Here is a quick breakdown of some of the major strengths and weakness of each engine:

Unity – Pros

  • Support for every major platform
  • Massive community and support network (books tutorials etc)
  • Largest developer market by far
  • Easiest to hire for, certification and training programs easy to access
  • Much better support for 2D game development
  • Engine more genre-agnostic adapts well to strategy titles, RPGs, etc.
  • Faster development cycle, much quicker build times
  • Ad network… Unity Ads is huge for mobile developers.
  • Open and quick iterations on developments, very transparent with regular alpha and beta releases
  • Modular redesign of engine should result in faster releases

Unity – Cons

  • Out of the box visuals inferior to Unreal
  • Performance issues
  • No ability to build from source or fix bugs
  • No major AAA title to point and say “We can do that!”
  • Visual Scripting support is just starting
  • A modular approach to development is making projects much easier to break, dependency hell
  • The engine is in an in-between state… new UI slowly coming, new programming model slowly coming, some new features dependent on other new features that aren’t available yet.
  • New programming model (DOTS/ECS) will require a major relearning process for existing developers and currently is far more complication than GameObject/MonoBehaviour workflow
  • C#… C# or C#. Want to use C#?

Unreal Engine – Pros

  • Support for every major platform
  • Source code available, fully public development cycle
  • Graphics… all those graphics
  • More modern editor, less legacy cruft
  • Excellent performance, often out of the box
  • Exceptionally battle-tested.
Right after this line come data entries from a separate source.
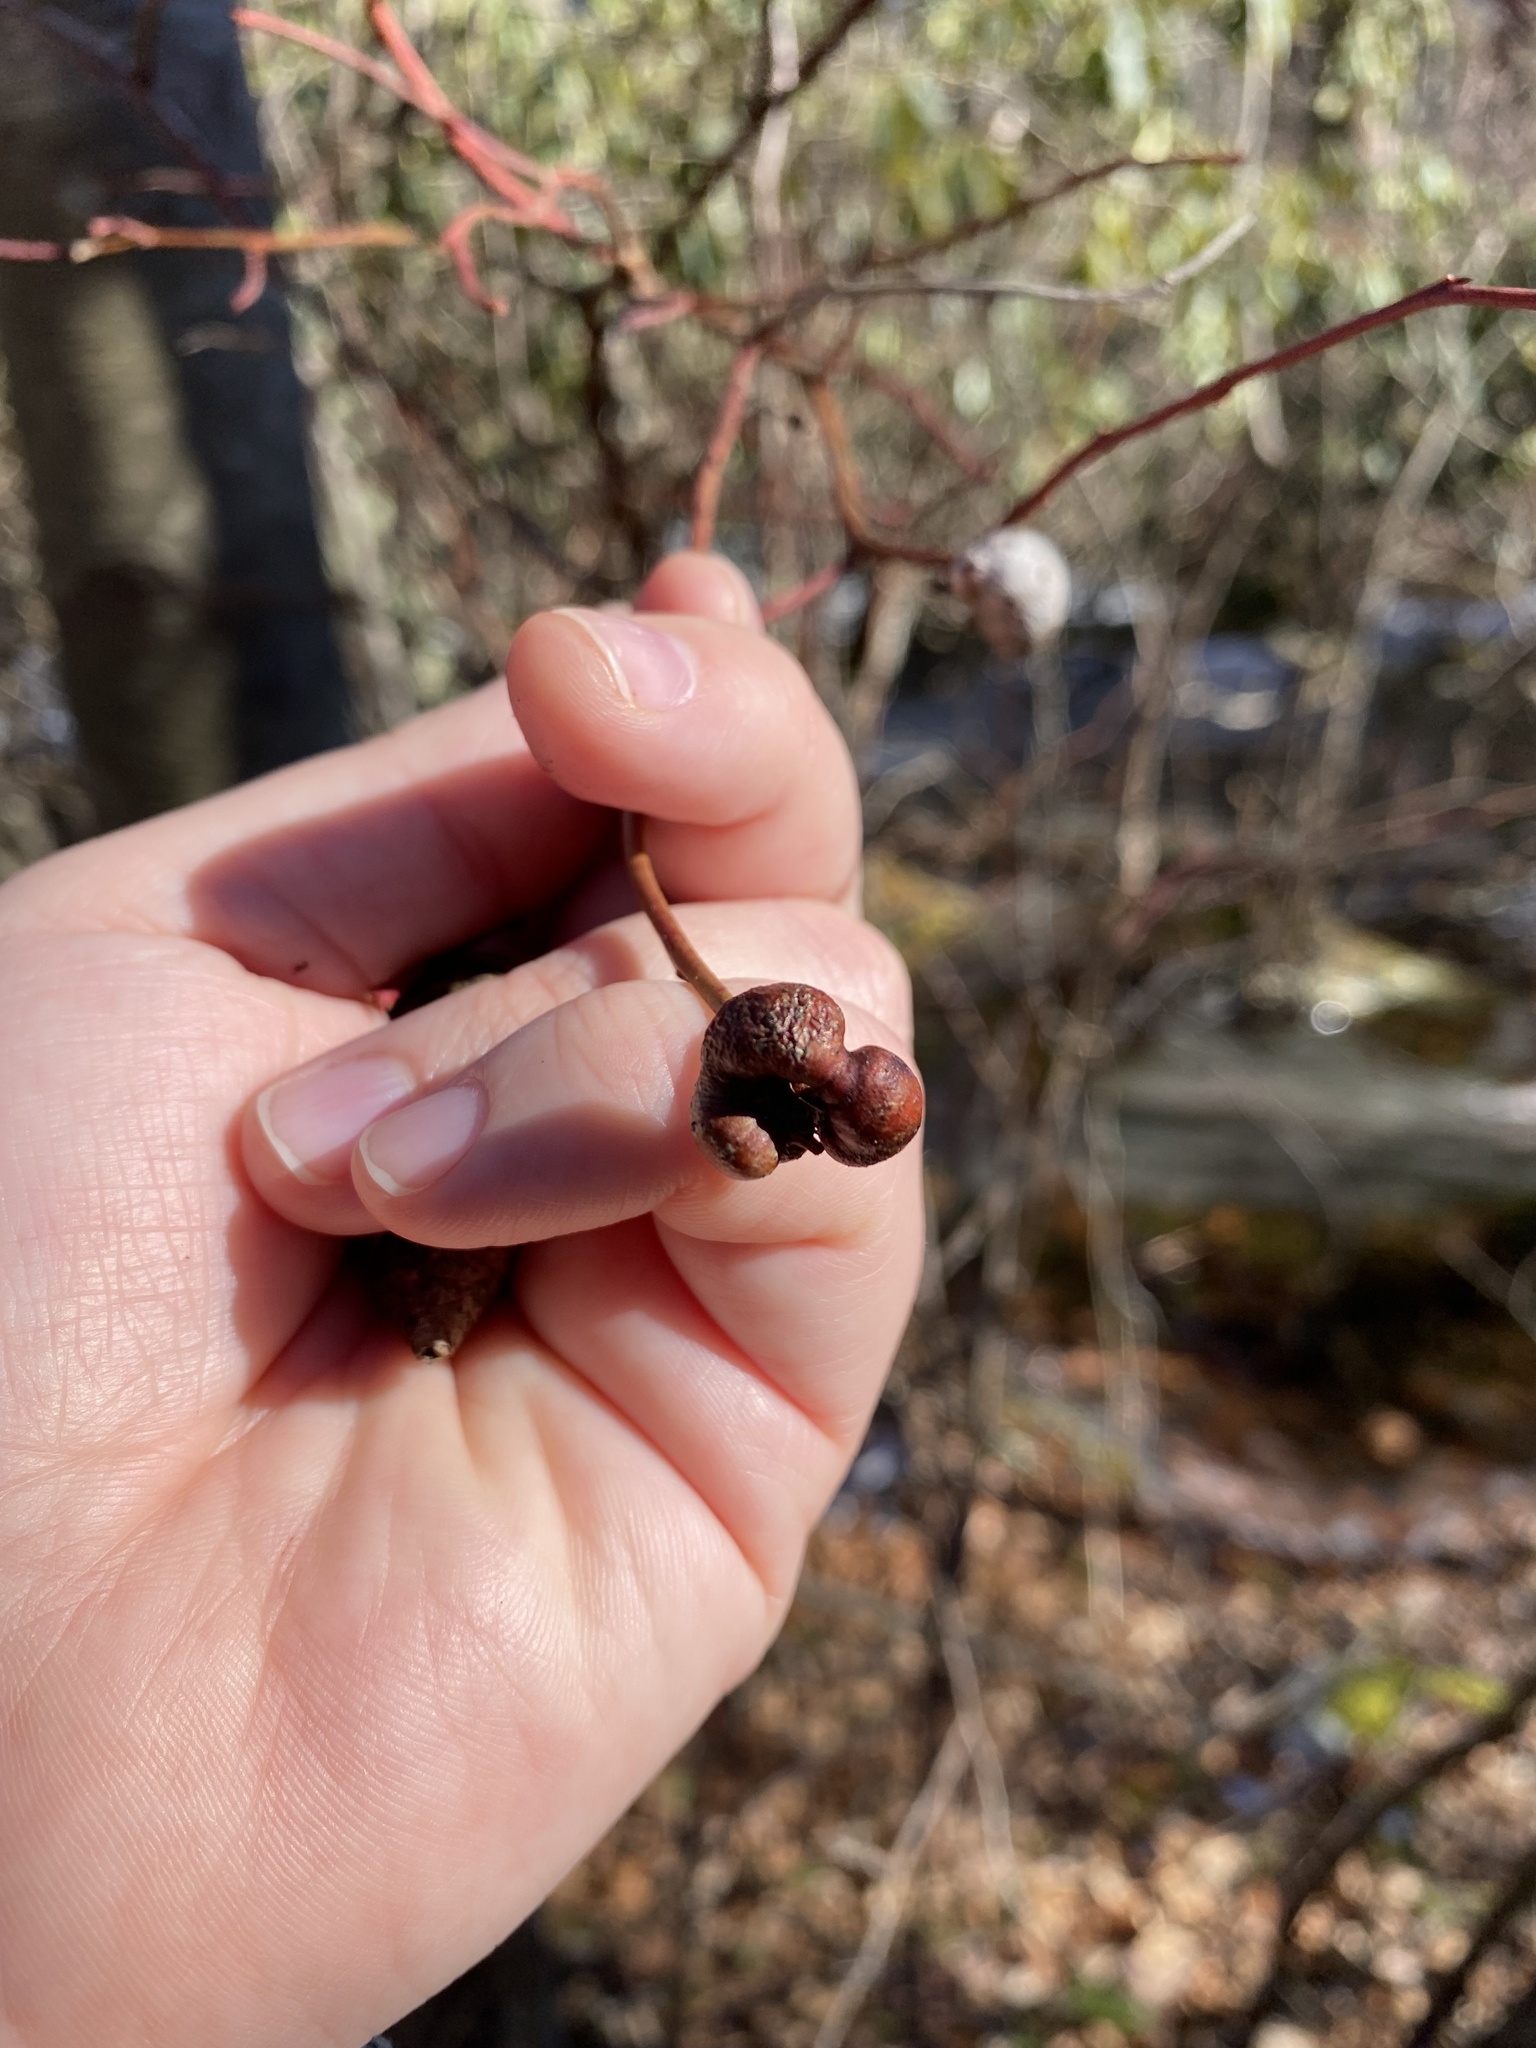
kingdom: Animalia
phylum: Arthropoda
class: Insecta
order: Hymenoptera
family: Pteromalidae
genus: Hemadas
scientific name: Hemadas nubilipennis
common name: Blueberry stem gall wasp
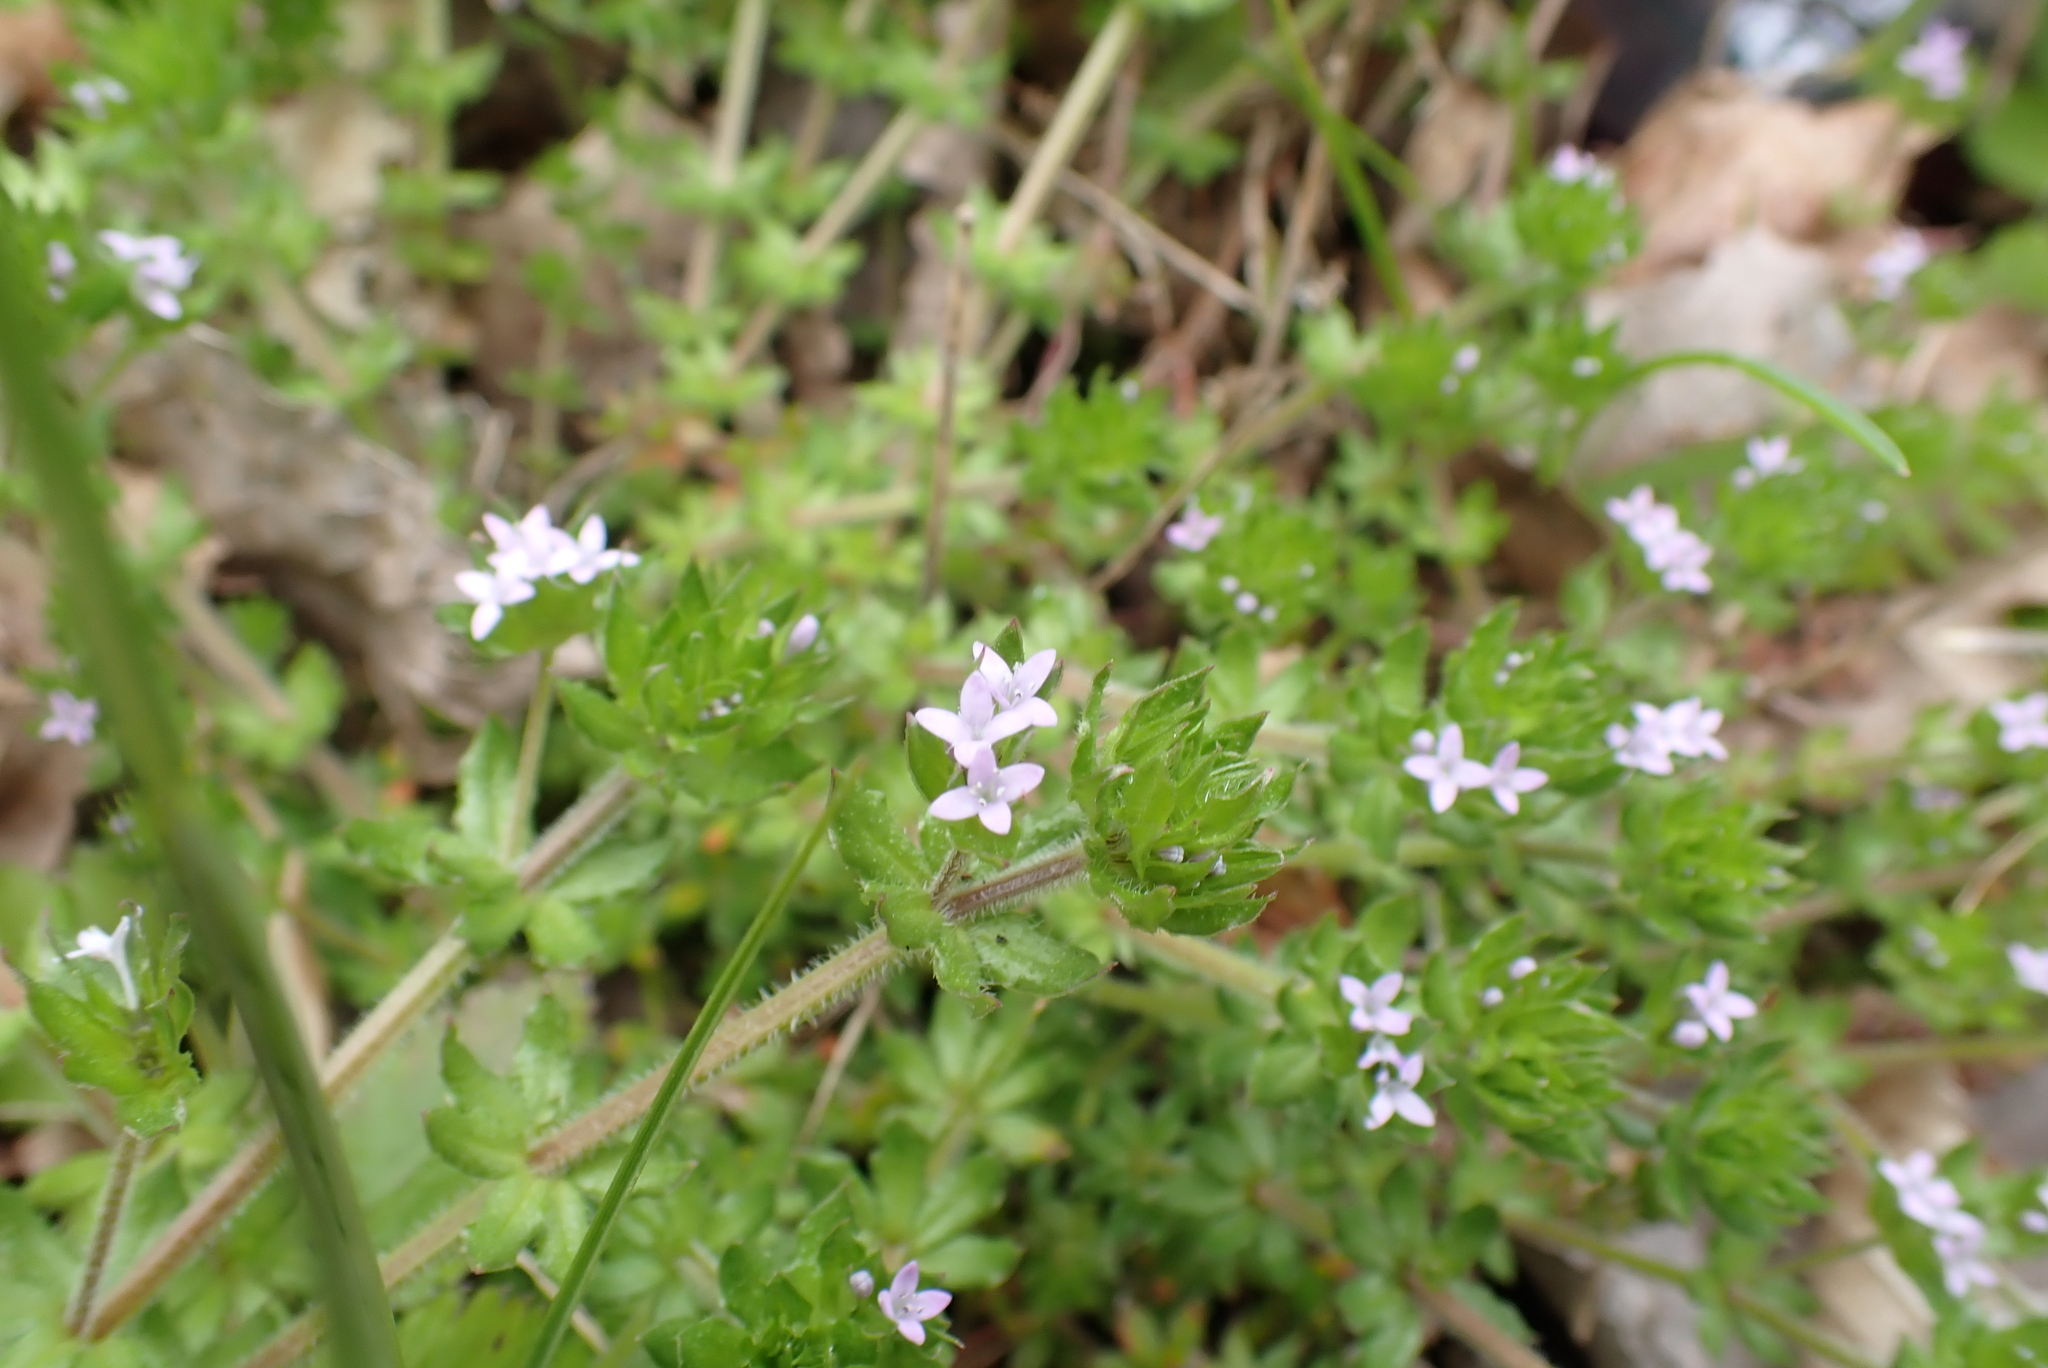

Literally hundreds of professional titles have been shipped using Unreal Engine in a broad swath of genres and styles
  • Free assets are given away every month
  • Free to use license wise if the game is published on the Epic Game store

Unreal Engine – Cons

  • 2D has been all but abandoned
  • Design of engine is very focused toward 3rd and 1st person titles
  • Questionable future commitment to HTML platform
  • Extremely slow build times
  • Asset importing can be excruciatingly slow
  • Smaller marketplace for assets, both for sellers and buyers
  • No C# support
  • Smaller developer community, harder to find experienced developers

Conclusion

Unreal and Unity are two products that are in many ways becoming more alike than different as time goes on.  The biggest difference is where they started.  Unity started life aimed thoroughly at the hobbyist market and found great success there.  A lot of developments around Unity now are around scaling it up to work at the AAA level.  Support for larger projects, higher fidelity graphics, and tighter control over performance.

Unreal Engine, however, from it’s very first day when it powered Unreal was first and foremost a AAA game engine, with a focus on high performance and graphic fidelity.  With the release of Unreal Engine 4 there was a huge focus on making it easier to use, better documented, and more accessible.

With each new feature release, you can almost like clockwork expects the other engine to follow suit.  They both have huge amounts of money behind them and there is little to no risk of either company going away.  Both are adding features at a pretty staggering rate, although quite often those features might be years away from being stable enough to work in a production environment.  Both are also pushing heavily into the services market.  Currently, one major feature Unity offers that Unreal does not is an ad monetization service, which is huge in the mobile space but less important on desktop and console platforms.